Inverse vaccines that tolerogenically target antigens to antigen-presenting cells (APCs) offer promise in prevention of immunity to allergens and protein drugs and treatment of autoimmunity. We have previously shown that targeting hepatic APCs through intravenous injection of synthetically glycosylated antigen leads to effective induction of antigen-specific immunological tolerance. Here, we demonstrate that targeting these glycoconjugates to lymph node (LN) APCs under homeostatic conditions leads to local and increased accumulation in the LNs compared to unmodified antigen and induces a tolerogenic state both locally and systemically. Subcutaneous administration directs the polymeric glycoconjugate to the draining LN, where the glycoconjugated antigen generates robust antigen-specific CD4⁺ and CD8⁺ T cell tolerance and hypo-responsiveness to antigenic challenge via a number of mechanisms, including clonal deletion, anergy of activated T cells, and expansion of regulatory T cells. Lag-3 up-regulation on CD4⁺ and CD8⁺ T cells represents an essential mechanism of suppression. Additionally, presentation of antigen released from the glycoconjugate to naïve T cells is mediated mainly by LN-resident CD8⁺ and CD11b⁺ dendritic cells. Thus, here we demonstrate that antigen targeting via synthetic glycosylation to impart affinity for APC scavenger receptors generates tolerance when LN dendritic cells are the cellular target.

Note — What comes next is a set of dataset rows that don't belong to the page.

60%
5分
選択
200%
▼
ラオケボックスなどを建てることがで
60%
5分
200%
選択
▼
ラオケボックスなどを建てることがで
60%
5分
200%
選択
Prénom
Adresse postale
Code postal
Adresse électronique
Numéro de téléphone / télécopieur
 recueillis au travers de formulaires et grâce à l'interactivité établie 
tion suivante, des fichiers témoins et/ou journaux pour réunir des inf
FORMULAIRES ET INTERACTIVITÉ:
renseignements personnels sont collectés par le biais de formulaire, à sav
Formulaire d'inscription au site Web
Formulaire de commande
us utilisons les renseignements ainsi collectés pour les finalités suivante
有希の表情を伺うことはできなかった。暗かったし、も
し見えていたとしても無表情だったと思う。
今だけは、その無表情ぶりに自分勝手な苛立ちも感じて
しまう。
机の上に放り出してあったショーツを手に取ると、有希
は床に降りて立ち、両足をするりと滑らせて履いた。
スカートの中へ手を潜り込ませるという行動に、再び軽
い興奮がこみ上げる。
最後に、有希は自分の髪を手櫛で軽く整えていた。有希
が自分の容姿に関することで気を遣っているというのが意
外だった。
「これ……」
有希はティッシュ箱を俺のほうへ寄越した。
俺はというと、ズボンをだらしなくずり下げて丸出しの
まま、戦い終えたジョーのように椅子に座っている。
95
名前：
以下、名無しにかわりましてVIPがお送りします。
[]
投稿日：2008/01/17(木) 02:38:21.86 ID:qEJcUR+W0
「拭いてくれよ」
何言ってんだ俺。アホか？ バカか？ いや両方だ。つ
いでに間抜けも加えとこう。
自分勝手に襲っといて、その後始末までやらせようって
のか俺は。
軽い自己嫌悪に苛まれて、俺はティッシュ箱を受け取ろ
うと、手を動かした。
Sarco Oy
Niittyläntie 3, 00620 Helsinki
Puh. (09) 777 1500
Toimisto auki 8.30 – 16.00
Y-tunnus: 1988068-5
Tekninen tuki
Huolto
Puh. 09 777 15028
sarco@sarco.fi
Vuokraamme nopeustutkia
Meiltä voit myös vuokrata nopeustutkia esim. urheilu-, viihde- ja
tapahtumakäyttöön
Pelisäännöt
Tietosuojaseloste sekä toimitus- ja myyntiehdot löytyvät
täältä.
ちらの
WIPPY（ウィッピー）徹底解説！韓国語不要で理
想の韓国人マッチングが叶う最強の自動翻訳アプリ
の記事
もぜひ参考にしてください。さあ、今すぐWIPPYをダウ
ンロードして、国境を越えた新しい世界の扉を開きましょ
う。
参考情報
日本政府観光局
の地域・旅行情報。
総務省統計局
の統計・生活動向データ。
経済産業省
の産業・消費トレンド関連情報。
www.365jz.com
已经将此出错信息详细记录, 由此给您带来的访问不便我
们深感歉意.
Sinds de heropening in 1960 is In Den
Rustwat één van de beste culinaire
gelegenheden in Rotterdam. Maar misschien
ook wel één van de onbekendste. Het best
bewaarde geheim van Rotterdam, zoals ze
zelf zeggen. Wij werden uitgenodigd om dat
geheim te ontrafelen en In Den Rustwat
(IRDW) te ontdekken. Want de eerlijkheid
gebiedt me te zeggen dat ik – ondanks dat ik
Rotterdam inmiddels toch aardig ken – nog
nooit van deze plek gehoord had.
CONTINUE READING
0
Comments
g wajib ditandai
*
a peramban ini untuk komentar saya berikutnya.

将抗原耐受性地靶向抗原呈递细胞 (APC) 的反向疫苗有望预防过敏原和蛋白质药物的免疫以及治疗自身免疫。我们之前已经证明，通过静脉注射合成糖基化抗原靶向肝 APC 可以有效诱导抗原特异性免疫耐受。在这里，我们证明，与未修饰的抗原相比，在稳态条件下将这些糖缀合物靶向淋巴结（LN）APC会导致LN中局部积累和增加，并诱导局部和全身的耐受状态。皮下给药将聚合糖缀合物引导至引流淋巴结，其中糖缀合物抗原产生强大的抗原特异性 CD4 ⁺和 CD8 ⁺ T 细胞耐受性以及对抗原攻击的低反应性通过多种机制，包括克隆缺失、活化 T 细胞无反应性和调节性 T 细胞扩增。^{CD4 +}和 CD8 ⁺ T 细胞上的 Lag-3 上调代表了一种重要的抑制机制。此外，从糖缀合物释放的抗原向初始 T 细胞的呈递主要由 LN 驻留 CD8 ⁺和 CD11b ⁺树突状细胞介导。因此，我们在这里证明抗原靶向通过当 LN 树突状细胞是细胞靶标时，合成糖基化赋予 APC 清道夫受体亲和力会产生耐受性。